SANISHA PACKIRISAMY: In fact I do think that there are some signs that there is weakness in the economy that has been already borne out by the interest-rate increases we’ve seen. The one indicator is really the performance of household consumption in the numbers – and household consumption actually contracted during the quarter. Up until the second quarter household spending and exports were the largest drivers of GDP growth.

Then that changed in the third quarter when exports continued to do well, but the household sector actually did quite poorly. I think from that we are seeing that consumers are now starting to feel the pressures of higher food prices, higher fuel costs, a higher interest-rate burden caused by a series of interest-rate hikes by the Monetary Policy Committee, and just generally weak consumer sentiment.

Going forward we do believe that there was an element of signalling from the Reserve Bank in terms of the committee’s views, and preferences were split at the last meeting to suggest that they may have actually reached a peak in hawkishness in terms of their approach to monetary policy.

That doesn’t however mean that we think that they’re going to cut interest rates very close on the horizon.

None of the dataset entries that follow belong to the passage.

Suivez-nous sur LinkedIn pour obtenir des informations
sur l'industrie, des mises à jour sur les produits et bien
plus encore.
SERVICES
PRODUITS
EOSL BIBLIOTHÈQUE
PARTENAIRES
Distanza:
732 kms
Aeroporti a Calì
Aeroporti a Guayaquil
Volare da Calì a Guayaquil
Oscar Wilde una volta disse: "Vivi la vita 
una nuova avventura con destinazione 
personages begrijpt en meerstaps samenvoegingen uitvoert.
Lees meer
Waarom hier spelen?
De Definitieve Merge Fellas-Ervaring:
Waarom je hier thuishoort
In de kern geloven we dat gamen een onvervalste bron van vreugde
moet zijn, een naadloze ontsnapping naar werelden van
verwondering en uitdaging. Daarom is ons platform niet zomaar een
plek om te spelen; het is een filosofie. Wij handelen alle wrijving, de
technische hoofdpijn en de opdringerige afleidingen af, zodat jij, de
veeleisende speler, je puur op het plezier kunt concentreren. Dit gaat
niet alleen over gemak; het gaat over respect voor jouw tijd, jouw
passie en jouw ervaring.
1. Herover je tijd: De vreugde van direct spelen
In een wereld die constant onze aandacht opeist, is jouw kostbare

We still think that there will be another interest-rate increase at the January meeting, just to quell these inflationary pressures and to ensure that we don’t see a broader-based increase of inflationary pressures in the economy.

Thereafter I think that the Reserve Bank takes stock of what is happening to the consumer and to businesses in general in the economy. Thereon out we are expecting a pause in interest rates to follow.

FIFI PETERS: Okay. Good to know. Sanisha, thanks so much for your time. If we don’t speak again before the year ends, have a wonderful festive [season] and I look forward to speaking to you again in 2023. Sanisha Packirisamy is an economist at Momentum Investments.